Our family friend dragged herself up my porch steps as the sun was going down last night. She slumped into a patio chair. “I feel like this Halloween weekend will never end!” she sighed. It was Monday evening.
Maybe you felt the same.
For the Rice household, the Halloween party started on Friday afternoon, and ended around 10:30 on Monday night. First, a school carnival, then a block party, then Sunday Night Football, and finally, the grand finale, going bonkers with fifteen tweens running and screaming wild through the streets of Hermosa Beach… dragging 10 pound bags of sugar behind them.
And what is ten pounds of candy? 200,000 grams of sugar? 2 million maybe?
Absolute chaos. But I loved every moment.
Think of me as a matchmaker, and I just found your next great love affair: your divorce. Or, rather, I should say the divorce process itself.
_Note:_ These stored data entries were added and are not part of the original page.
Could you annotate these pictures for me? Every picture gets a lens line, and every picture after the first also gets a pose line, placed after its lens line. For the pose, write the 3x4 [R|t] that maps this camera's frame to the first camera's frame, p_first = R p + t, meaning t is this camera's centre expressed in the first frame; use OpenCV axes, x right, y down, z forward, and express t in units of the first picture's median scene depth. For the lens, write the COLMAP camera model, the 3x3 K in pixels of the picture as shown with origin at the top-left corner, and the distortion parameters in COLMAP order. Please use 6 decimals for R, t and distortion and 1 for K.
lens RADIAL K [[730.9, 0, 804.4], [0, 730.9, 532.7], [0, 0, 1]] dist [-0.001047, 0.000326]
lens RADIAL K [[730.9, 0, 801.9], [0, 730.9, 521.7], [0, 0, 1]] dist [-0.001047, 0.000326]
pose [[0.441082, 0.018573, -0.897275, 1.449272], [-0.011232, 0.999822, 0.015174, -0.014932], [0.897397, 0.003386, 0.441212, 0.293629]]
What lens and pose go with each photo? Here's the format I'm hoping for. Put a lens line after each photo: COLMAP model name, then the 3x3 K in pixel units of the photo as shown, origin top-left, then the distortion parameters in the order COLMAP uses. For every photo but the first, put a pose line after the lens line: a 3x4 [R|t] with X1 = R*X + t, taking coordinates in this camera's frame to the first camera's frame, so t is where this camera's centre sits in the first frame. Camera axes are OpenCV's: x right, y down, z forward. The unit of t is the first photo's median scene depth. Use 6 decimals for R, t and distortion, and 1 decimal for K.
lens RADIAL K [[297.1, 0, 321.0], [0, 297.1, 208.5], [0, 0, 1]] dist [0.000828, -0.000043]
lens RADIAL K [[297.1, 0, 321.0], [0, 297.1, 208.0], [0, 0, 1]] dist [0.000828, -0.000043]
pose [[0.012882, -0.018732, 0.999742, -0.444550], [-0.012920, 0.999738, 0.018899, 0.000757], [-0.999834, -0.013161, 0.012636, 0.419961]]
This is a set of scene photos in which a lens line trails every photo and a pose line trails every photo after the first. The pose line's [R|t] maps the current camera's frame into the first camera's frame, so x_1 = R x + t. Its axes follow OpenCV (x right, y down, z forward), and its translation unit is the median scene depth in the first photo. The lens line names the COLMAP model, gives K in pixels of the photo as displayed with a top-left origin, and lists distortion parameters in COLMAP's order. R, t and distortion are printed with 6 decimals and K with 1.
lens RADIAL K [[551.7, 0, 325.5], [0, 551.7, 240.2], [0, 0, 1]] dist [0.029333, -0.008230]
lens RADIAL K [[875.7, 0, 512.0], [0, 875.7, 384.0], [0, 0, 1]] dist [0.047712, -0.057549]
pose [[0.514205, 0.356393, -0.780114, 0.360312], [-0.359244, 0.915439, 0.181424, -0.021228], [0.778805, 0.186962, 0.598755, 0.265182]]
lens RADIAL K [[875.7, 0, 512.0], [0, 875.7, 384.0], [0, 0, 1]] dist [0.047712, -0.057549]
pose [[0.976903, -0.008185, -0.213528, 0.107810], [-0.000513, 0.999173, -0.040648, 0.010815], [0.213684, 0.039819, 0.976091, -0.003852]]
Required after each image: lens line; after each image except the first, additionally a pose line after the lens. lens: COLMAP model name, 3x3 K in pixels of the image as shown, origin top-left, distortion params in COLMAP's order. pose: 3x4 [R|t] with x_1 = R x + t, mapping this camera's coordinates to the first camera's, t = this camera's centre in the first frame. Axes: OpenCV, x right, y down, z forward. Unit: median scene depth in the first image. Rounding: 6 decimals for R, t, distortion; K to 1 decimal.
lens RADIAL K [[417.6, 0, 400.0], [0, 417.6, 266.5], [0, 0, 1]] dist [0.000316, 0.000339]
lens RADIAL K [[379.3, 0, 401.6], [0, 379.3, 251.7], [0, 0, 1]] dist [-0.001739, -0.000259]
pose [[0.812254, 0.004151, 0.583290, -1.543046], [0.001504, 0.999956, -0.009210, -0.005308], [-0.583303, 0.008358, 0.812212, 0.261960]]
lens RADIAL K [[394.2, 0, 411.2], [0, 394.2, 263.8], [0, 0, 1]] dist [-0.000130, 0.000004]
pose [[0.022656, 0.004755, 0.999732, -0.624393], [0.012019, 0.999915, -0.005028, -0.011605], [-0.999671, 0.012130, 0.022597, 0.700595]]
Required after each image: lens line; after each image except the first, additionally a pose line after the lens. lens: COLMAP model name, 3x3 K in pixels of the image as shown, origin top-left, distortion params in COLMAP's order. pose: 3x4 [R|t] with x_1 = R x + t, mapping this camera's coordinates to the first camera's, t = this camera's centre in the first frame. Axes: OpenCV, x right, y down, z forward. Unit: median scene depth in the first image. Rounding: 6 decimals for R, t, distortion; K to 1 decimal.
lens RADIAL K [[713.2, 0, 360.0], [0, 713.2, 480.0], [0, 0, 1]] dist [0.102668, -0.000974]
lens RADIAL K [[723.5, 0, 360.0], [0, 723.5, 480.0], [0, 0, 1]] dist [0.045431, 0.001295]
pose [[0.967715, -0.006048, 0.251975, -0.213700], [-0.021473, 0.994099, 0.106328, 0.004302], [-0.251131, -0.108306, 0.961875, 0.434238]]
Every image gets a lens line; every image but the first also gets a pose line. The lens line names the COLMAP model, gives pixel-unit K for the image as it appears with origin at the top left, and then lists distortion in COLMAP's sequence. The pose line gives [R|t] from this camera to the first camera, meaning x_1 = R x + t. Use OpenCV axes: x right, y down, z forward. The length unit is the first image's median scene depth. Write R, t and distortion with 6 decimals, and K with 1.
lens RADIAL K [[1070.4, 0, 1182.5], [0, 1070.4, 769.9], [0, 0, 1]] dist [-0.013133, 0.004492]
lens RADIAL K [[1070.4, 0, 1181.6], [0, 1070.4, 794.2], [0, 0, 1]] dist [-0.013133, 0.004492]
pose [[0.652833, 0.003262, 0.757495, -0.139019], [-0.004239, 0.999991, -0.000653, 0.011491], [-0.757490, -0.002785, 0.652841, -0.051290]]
For too many, the divorce process itself makes life worse. That’s not going to be you, however. You’re going to love your divorce by shifting your mindset.
You’re going to fall in love with the divorce process itself and, if we do this properly, you’re going to emerge stronger, healthier, and ideally the adult you hope your kids will be someday.
For example, one of the first, most painful things you have to do in the process of getting divorced in California is to exchange financial information through the Preliminary Declarations of Disclosure (“PDDs”). You have to disclose your income, work history, and a list of all your assets and debts (called the Schedule of Assets and Debts, or “SAD”), all signed under penalty of perjury. You have sixty days to give them to your ex.
Sounds simple enough, but let’s think about the PDDs in context. Here you are, you’ve taken months or years to muster up the courage to file for divorce (or you’ve dreaded it, if you’re the respondent), and the first thing you get from your lawyer is a formal order to fill out a bunch of financial forms.
The judge doesn’t send you a note saying, “I see you bestie.” No sympathy, empathy, or anything from the judge acknowledging all the years of emotional struggle or even just a hat tip for the courage it took to file. (In fact, the judge doesn’t even see your case at all unless you do something like filing a motion.)
Instead, your lawyer instructs you to do something that looks and feels a lot like doing your income taxes. Talking about money is not what you want to do after such a big, life altering moment as filing for divorce. It’s like filing out insurance forms while you’re waiting in the emergency room.
So your first instinct might be to resist the PDDs, to mentally fight filling them out, to experience the process as painful. But a mindset shift will completely alter your experience.
Instead of resisting the process, you can see this step in the divorce process as an invitation to start to embrace your future. Look at the PDDs as an opportunity, a requirement even, to step out of the emotional swirl, and get real about what your new financial life will be like. To start making it real. You might not like it, but you’re going to be strong and see reality for what it is.
The money is a really important part of what you need to start your new life, so don’t look at it as a painful part of the divorce process; instead, see it for what it is: an integral part of helping you start your new life!